**EXERCISE INSTRUCTIONS**. Please transcribe every record below exactly as written.
━━ DATA SECTION
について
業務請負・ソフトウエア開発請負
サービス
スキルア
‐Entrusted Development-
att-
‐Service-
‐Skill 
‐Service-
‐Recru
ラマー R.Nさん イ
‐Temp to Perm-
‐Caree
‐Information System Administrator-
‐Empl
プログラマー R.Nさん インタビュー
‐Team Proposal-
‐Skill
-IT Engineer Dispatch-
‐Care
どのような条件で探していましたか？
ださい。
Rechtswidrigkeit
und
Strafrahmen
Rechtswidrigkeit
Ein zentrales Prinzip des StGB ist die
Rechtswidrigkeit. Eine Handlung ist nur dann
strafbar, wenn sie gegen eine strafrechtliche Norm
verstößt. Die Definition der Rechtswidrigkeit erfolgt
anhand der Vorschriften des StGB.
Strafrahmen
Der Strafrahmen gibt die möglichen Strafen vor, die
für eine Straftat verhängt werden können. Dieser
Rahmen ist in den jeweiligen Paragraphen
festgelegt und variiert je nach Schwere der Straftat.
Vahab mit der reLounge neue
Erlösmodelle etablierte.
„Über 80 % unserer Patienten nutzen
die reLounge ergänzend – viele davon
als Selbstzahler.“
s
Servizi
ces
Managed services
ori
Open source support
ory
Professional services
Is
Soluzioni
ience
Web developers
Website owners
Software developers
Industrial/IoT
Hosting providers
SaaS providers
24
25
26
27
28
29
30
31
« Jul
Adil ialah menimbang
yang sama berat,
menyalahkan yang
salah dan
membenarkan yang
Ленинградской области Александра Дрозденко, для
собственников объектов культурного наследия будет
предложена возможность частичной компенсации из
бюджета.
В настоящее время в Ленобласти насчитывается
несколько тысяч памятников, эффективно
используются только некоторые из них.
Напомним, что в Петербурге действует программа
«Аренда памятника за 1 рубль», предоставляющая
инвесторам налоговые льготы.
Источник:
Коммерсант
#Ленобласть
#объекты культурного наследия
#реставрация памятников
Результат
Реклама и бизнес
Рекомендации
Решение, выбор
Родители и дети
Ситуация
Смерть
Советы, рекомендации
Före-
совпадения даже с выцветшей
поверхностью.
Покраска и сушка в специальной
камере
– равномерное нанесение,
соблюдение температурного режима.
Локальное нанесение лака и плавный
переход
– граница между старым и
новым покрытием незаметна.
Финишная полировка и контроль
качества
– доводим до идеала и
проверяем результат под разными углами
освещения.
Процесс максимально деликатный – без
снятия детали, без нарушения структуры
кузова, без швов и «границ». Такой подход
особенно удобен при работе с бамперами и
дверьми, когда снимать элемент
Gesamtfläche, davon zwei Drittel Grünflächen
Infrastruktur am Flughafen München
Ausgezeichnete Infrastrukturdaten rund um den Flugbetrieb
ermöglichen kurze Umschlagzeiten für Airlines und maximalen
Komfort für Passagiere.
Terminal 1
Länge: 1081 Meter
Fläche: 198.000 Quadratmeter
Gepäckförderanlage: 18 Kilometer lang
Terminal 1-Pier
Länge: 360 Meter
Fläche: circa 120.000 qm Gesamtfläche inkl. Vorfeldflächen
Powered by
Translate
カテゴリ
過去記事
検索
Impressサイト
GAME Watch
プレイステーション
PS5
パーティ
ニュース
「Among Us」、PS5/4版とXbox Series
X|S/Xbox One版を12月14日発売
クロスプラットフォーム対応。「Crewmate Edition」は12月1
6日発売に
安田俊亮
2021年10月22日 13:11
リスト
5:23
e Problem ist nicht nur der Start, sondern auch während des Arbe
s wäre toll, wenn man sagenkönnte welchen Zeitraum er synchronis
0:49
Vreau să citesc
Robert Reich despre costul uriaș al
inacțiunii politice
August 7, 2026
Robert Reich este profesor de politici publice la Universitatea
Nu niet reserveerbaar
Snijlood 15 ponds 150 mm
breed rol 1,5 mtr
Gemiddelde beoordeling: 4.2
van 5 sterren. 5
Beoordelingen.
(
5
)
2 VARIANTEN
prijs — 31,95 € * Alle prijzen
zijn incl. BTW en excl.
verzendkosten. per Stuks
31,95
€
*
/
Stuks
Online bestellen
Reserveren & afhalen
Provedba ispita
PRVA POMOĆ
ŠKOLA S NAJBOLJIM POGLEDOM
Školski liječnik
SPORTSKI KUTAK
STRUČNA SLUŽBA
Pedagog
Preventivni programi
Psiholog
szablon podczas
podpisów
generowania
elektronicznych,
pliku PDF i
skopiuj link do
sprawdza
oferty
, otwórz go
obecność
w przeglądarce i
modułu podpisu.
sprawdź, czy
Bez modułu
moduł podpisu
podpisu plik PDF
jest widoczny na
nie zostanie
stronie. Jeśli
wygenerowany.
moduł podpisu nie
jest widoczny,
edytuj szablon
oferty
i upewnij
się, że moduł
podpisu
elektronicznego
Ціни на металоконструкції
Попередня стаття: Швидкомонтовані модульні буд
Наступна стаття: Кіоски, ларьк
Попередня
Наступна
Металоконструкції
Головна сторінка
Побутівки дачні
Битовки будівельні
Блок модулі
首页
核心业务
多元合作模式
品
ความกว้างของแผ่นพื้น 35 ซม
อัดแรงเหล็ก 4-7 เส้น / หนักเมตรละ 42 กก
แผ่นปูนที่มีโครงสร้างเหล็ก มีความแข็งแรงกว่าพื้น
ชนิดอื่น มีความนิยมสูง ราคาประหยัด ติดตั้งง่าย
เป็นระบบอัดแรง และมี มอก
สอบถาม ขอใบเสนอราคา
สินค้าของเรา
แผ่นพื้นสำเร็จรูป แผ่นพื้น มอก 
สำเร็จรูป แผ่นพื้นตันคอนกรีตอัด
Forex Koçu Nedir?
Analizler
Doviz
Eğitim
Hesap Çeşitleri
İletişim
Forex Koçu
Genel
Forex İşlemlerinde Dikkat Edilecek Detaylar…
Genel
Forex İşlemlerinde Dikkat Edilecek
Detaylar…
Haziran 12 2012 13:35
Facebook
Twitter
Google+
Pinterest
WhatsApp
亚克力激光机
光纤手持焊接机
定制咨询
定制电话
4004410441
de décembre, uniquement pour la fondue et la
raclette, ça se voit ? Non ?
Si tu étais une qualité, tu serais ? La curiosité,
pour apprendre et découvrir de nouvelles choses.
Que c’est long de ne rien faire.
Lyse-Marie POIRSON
━━━━
**WRITTEN SOLUTION**.
について
業務請負・ソフトウエア開発請負
サービス
スキルア
‐Entrusted Development-
att-
‐Service-
‐Skill 
‐Service-
‐Recru
ラマー R.Nさん イ
‐Temp to Perm-
‐Caree
‐Information System Administrator-
‐Empl
プログラマー R.Nさん インタビュー
‐Team Proposal-
‐Skill
-IT Engineer Dispatch-
‐Care
どのような条件で探していましたか？
ださい。
Rechtswidrigkeit
und
Strafrahmen
Rechtswidrigkeit
Ein zentrales Prinzip des StGB ist die
Rechtswidrigkeit. Eine Handlung ist nur dann
strafbar, wenn sie gegen eine strafrechtliche Norm
verstößt. Die Definition der Rechtswidrigkeit erfolgt
anhand der Vorschriften des StGB.
Strafrahmen
Der Strafrahmen gibt die möglichen Strafen vor, die
für eine Straftat verhängt werden können. Dieser
Rahmen ist in den jeweiligen Paragraphen
festgelegt und variiert je nach Schwere der Straftat.
Vahab mit der reLounge neue
Erlösmodelle etablierte.
„Über 80 % unserer Patienten nutzen
die reLounge ergänzend – viele davon
als Selbstzahler.“
s
Servizi
ces
Managed services
ori
Open source support
ory
Professional services
Is
Soluzioni
ience
Web developers
Website owners
Software developers
Industrial/IoT
Hosting providers
SaaS providers
24
25
26
27
28
29
30
31
« Jul
Adil ialah menimbang
yang sama berat,
menyalahkan yang
salah dan
membenarkan yang
Ленинградской области Александра Дрозденко, для
собственников объектов культурного наследия будет
предложена возможность частичной компенсации из
бюджета.
В настоящее время в Ленобласти насчитывается
несколько тысяч памятников, эффективно
используются только некоторые из них.
Напомним, что в Петербурге действует программа
«Аренда памятника за 1 рубль», предоставляющая
инвесторам налоговые льготы.
Источник:
Коммерсант
#Ленобласть
#объекты культурного наследия
#реставрация памятников
Результат
Реклама и бизнес
Рекомендации
Решение, выбор
Родители и дети
Ситуация
Смерть
Советы, рекомендации
Före-
совпадения даже с выцветшей
поверхностью.
Покраска и сушка в специальной
камере
– равномерное нанесение,
соблюдение температурного режима.
Локальное нанесение лака и плавный
переход
– граница между старым и
новым покрытием незаметна.
Финишная полировка и контроль
качества
– доводим до идеала и
проверяем результат под разными углами
освещения.
Процесс максимально деликатный – без
снятия детали, без нарушения структуры
кузова, без швов и «границ». Такой подход
особенно удобен при работе с бамперами и
дверьми, когда снимать элемент
Gesamtfläche, davon zwei Drittel Grünflächen
Infrastruktur am Flughafen München
Ausgezeichnete Infrastrukturdaten rund um den Flugbetrieb
ermöglichen kurze Umschlagzeiten für Airlines und maximalen
Komfort für Passagiere.
Terminal 1
Länge: 1081 Meter
Fläche: 198.000 Quadratmeter
Gepäckförderanlage: 18 Kilometer lang
Terminal 1-Pier
Länge: 360 Meter
Fläche: circa 120.000 qm Gesamtfläche inkl. Vorfeldflächen
Powered by
Translate
カテゴリ
過去記事
検索
Impressサイト
GAME Watch
プレイステーション
PS5
パーティ
ニュース
「Among Us」、PS5/4版とXbox Series
X|S/Xbox One版を12月14日発売
クロスプラットフォーム対応。「Crewmate Edition」は12月1
6日発売に
安田俊亮
2021年10月22日 13:11
リスト
5:23
e Problem ist nicht nur der Start, sondern auch während des Arbe
s wäre toll, wenn man sagenkönnte welchen Zeitraum er synchronis
0:49
Vreau să citesc
Robert Reich despre costul uriaș al
inacțiunii politice
August 7, 2026
Robert Reich este profesor de politici publice la Universitatea
Nu niet reserveerbaar
Snijlood 15 ponds 150 mm
breed rol 1,5 mtr
Gemiddelde beoordeling: 4.2
van 5 sterren. 5
Beoordelingen.
(
5
)
2 VARIANTEN
prijs — 31,95 € * Alle prijzen
zijn incl. BTW en excl.
verzendkosten. per Stuks
31,95
€
*
/
Stuks
Online bestellen
Reserveren & afhalen
Provedba ispita
PRVA POMOĆ
ŠKOLA S NAJBOLJIM POGLEDOM
Školski liječnik
SPORTSKI KUTAK
STRUČNA SLUŽBA
Pedagog
Preventivni programi
Psiholog
szablon podczas
podpisów
generowania
elektronicznych,
pliku PDF i
skopiuj link do
sprawdza
oferty
, otwórz go
obecność
w przeglądarce i
modułu podpisu.
sprawdź, czy
Bez modułu
moduł podpisu
podpisu plik PDF
jest widoczny na
nie zostanie
stronie. Jeśli
wygenerowany.
moduł podpisu nie
jest widoczny,
edytuj szablon
oferty
i upewnij
się, że moduł
podpisu
elektronicznego
Ціни на металоконструкції
Попередня стаття: Швидкомонтовані модульні буд
Наступна стаття: Кіоски, ларьк
Попередня
Наступна
Металоконструкції
Головна сторінка
Побутівки дачні
Битовки будівельні
Блок модулі
首页
核心业务
多元合作模式
品
ความกว้างของแผ่นพื้น 35 ซม
อัดแรงเหล็ก 4-7 เส้น / หนักเมตรละ 42 กก
แผ่นปูนที่มีโครงสร้างเหล็ก มีความแข็งแรงกว่าพื้น
ชนิดอื่น มีความนิยมสูง ราคาประหยัด ติดตั้งง่าย
เป็นระบบอัดแรง และมี มอก
สอบถาม ขอใบเสนอราคา
สินค้าของเรา
แผ่นพื้นสำเร็จรูป แผ่นพื้น มอก 
สำเร็จรูป แผ่นพื้นตันคอนกรีตอัด
Forex Koçu Nedir?
Analizler
Doviz
Eğitim
Hesap Çeşitleri
İletişim
Forex Koçu
Genel
Forex İşlemlerinde Dikkat Edilecek Detaylar…
Genel
Forex İşlemlerinde Dikkat Edilecek
Detaylar…
Haziran 12 2012 13:35
Facebook
Twitter
Google+
Pinterest
WhatsApp
亚克力激光机
光纤手持焊接机
定制咨询
定制电话
4004410441
de décembre, uniquement pour la fondue et la
raclette, ça se voit ? Non ?
Si tu étais une qualité, tu serais ? La curiosité,
pour apprendre et découvrir de nouvelles choses.
Que c’est long de ne rien faire.
Lyse-Marie POIRSON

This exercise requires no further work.